Human Intention Learning with Large Concept and Vision Models: A Multimodal Framework for Collaborative Robotics

Work default illustration

Information

  • Started: 01/01/2025

Description

This thesis proposes a conceptual framework for learning and detecting human intention, drawing upon the taxonomy presented in The Human Intention. A taxonomy attempt and its applications to robotics. The proposed approach integrates Large Concept Models (LCMs) and Large Vision Models (LVMs) to comprehensively capture both linguistic and contextual signals, as well as information derived from the visual environment. LCMs are conceptualised as models that represent semantic information at a level higher than words or tokens, thereby encompassing broader and more complex concepts. Conversely, LVMs facilitate the inference of contextual information from vision, thereby enhancing the comprehension of environmental and gestural factors that are pivotal for interpreting human intention.
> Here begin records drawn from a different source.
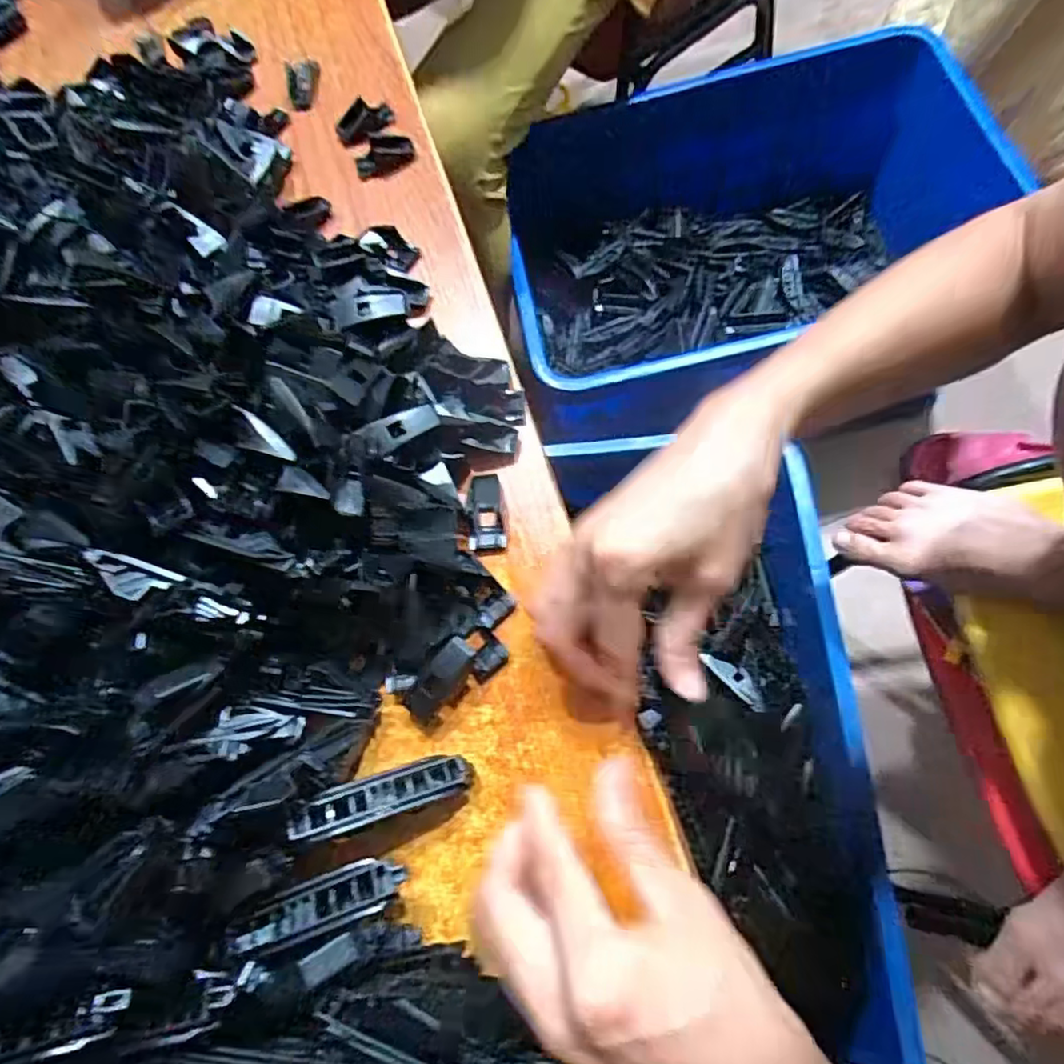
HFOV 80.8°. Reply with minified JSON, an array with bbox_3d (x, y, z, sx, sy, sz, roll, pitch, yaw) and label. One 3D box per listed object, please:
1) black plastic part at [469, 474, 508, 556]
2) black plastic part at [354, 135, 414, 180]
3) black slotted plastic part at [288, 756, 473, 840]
[{"bbox_3d":[-0.023,-0.010,0.328,0.019,0.005,0.044,-4,70,6],"label":"black plastic part"},{"bbox_3d":[-0.099,-0.252,0.420,0.039,0.010,0.025,-19,69,0],"label":"black plastic part"},{"bbox_3d":[-0.064,0.114,0.271,0.073,0.019,0.019,-18,68,-6],"label":"black slotted plastic part"}]

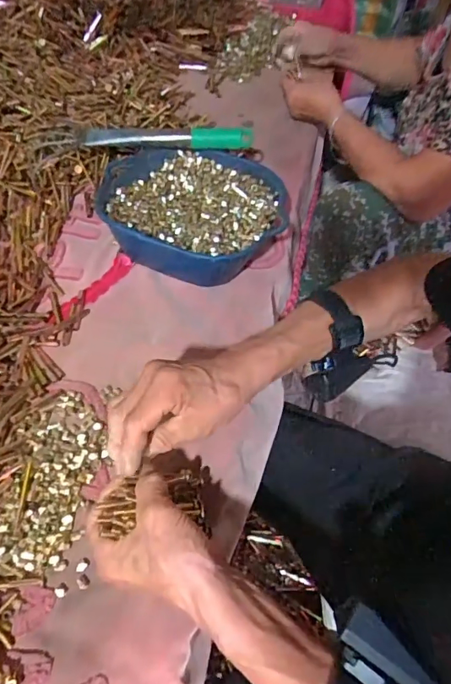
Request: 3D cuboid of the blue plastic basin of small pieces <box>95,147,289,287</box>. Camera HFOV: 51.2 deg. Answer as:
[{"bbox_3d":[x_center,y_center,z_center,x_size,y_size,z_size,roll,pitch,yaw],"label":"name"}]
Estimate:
[{"bbox_3d":[-0.043,-0.168,0.637,0.230,0.088,0.209,8,56,0],"label":"blue plastic basin of small pieces"}]

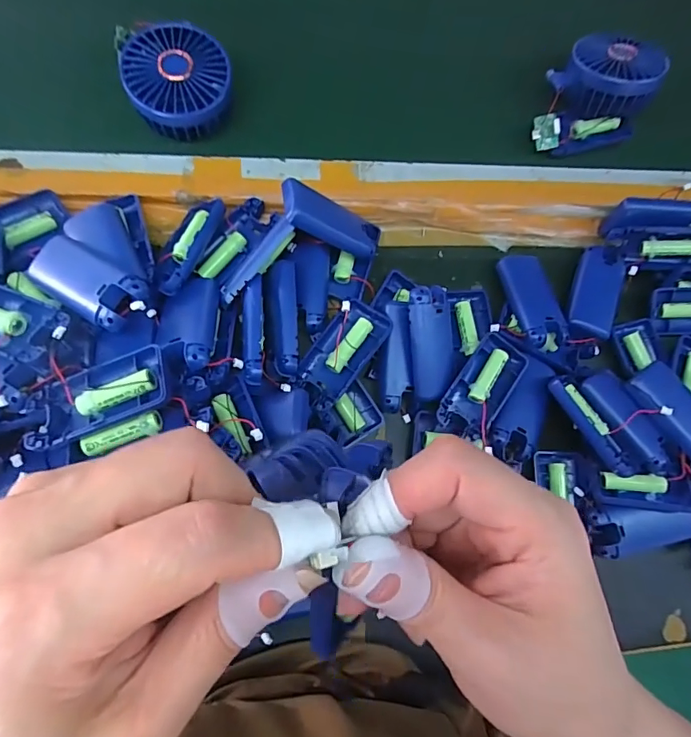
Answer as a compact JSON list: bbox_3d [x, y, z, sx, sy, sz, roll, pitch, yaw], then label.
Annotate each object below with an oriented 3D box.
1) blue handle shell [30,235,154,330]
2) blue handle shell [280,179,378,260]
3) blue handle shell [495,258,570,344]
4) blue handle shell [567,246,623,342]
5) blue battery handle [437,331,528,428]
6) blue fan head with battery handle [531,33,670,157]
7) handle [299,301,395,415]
[{"bbox_3d":[-0.185,-0.062,0.341,0.097,0.024,0.043,32,80,21],"label":"blue handle shell"},{"bbox_3d":[-0.007,-0.121,0.397,0.100,0.014,0.036,16,80,-37],"label":"blue handle shell"},{"bbox_3d":[0.172,-0.066,0.437,0.042,0.014,0.094,-7,64,-8],"label":"blue handle shell"},{"bbox_3d":[0.240,-0.073,0.454,0.041,0.019,0.088,23,81,-5],"label":"blue handle shell"},{"bbox_3d":[0.119,0.015,0.406,0.044,0.017,0.093,37,80,-2],"label":"blue battery handle"},{"bbox_3d":[0.240,-0.260,0.453,0.093,0.050,0.122,43,80,-1],"label":"blue fan head with battery handle"},{"bbox_3d":[-0.002,-0.011,0.386,0.044,0.019,0.092,33,81,-3],"label":"handle"}]

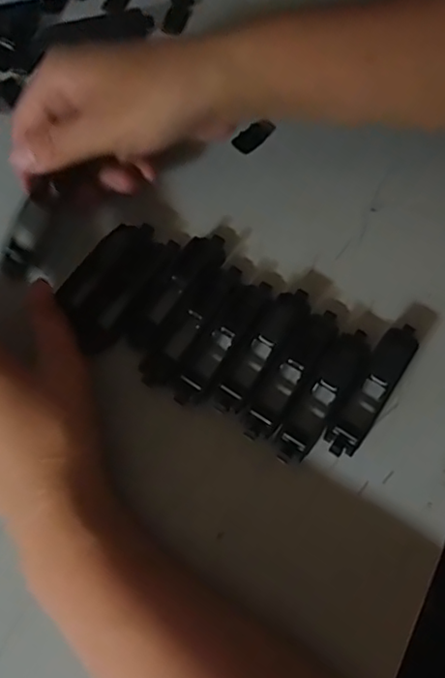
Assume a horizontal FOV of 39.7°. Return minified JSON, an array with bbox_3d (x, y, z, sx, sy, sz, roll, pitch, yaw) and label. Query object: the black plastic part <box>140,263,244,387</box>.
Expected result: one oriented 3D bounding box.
[{"bbox_3d":[-0.015,-0.008,0.310,0.020,0.013,0.075,29,73,11],"label":"black plastic part"}]

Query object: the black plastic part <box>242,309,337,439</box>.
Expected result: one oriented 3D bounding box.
[{"bbox_3d":[0.033,0.017,0.302,0.018,0.014,0.074,32,73,12],"label":"black plastic part"}]

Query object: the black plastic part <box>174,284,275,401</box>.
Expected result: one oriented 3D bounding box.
[{"bbox_3d":[0.000,0.001,0.308,0.019,0.014,0.074,30,73,11],"label":"black plastic part"}]

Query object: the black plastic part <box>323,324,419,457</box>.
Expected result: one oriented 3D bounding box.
[{"bbox_3d":[0.073,0.024,0.298,0.018,0.013,0.074,32,73,12],"label":"black plastic part"}]

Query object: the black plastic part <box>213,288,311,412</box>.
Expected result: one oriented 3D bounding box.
[{"bbox_3d":[0.020,0.006,0.306,0.017,0.014,0.074,31,73,12],"label":"black plastic part"}]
The central focus of this study is the development of hybrid inference algorithms that integrate deep learning techniques with probabilistic reasoning, incorporating multimodal strategies to unify verbal, nonverbal, and visual cues. The proposed framework provides a robust architecture for detecting and anticipating intention in collaborative tasks, such as joint search and object transport, within the ROS platform. By offering a more holistic perspective of human behaviour, this approach aims to advance safer, more reliable and more empathetic robotic systems, while also prompting reflections on ethical considerations and future research directions in human-robot interaction.